**Try it**
Transcribe these lines exactly as they appear, and leave the pictures out of your answer.

**Exercise material**
"""
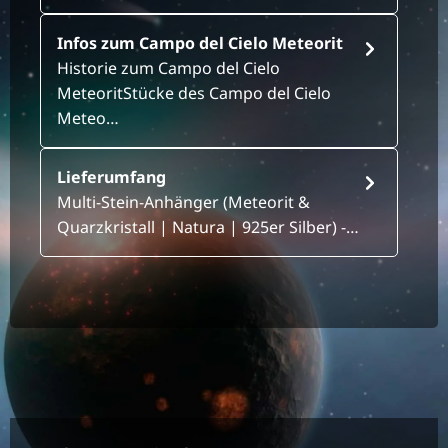
Infos zum Campo del Cielo Meteorit
Historie zum Campo del Cielo
MeteoritStücke des Campo del Cielo
Meteo…
Lieferumfang
Multi-Stein-Anhänger (Meteorit &
Quarzkristall | Natura | 925er Silber) -…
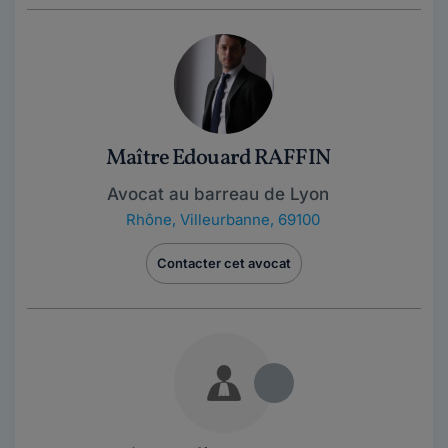
Maître Edouard RAFFIN
Avocat au barreau de Lyon
Rhône
,
Villeurbanne, 69100
Contacter cet avocat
"""
**Answer space**
Infos zum Campo del Cielo Meteorit
Historie zum Campo del Cielo
MeteoritStücke des Campo del Cielo
Meteo…
Lieferumfang
Multi-Stein-Anhänger (Meteorit &
Quarzkristall | Natura | 925er Silber) -…
Maître Edouard RAFFIN
Avocat au barreau de Lyon
Rhône
,
Villeurbanne, 69100
Contacter cet avocat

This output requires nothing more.